+++ Extract to read

A pair of FIU recruits selected in first two rounds of MLB Draft

“Heliot puts on a show when he’s on a baseball field,” FIU Panthers head coach Mervyl Melendez, left, said. “He is a big-time hitter with speed.”
“Heliot puts on a show when he’s on a baseball field,” FIU Panthers head coach Mervyl Melendez, left, said. “He is a big-time hitter with speed.”

FIU coach Mervyl Melendez’s dream of having center fielder Heliot Ramos in center field is almost surely over.

Ramos, an FIU recruit who played his high school ball in Puerto Rico, was the 19th pick in the 2017 MLB Draft, which began on Monday.

The San Francisco Giants drafted Ramos, who was ranked by Baseball America as the No. 1 player in his country and No. 30 among all draft prospects. Ramos will likely sign a contract with the Giants, bypassing FIU.

“Heliot puts on a show when he’s on a baseball field,” Melendez said. “He is a big-time hitter with speed.”

++++++
+++ Items

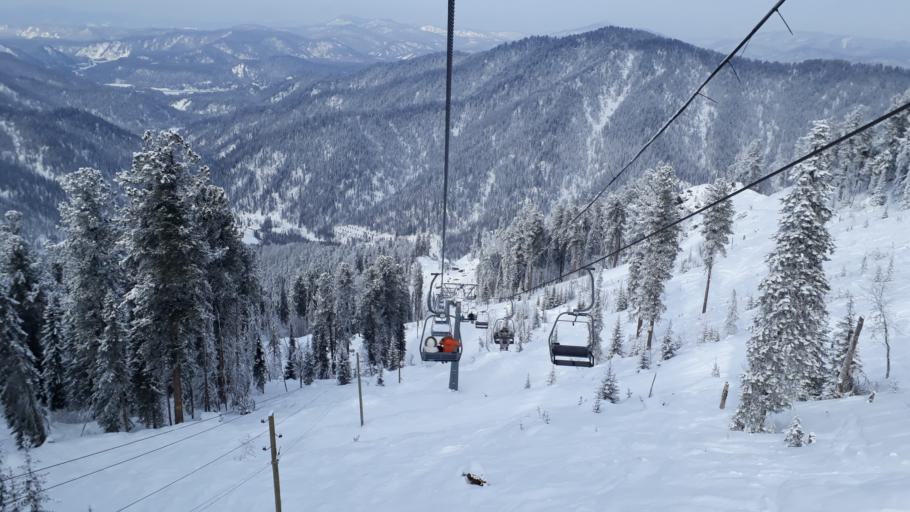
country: RU
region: Altay
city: Iogach
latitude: 51.7317
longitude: 87.2998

++++++

* What the task asks
In the article about FIU recruits in the MLB Draft, which team drafted Heliot Ramos?

* Exercise solution
The San Francisco Giants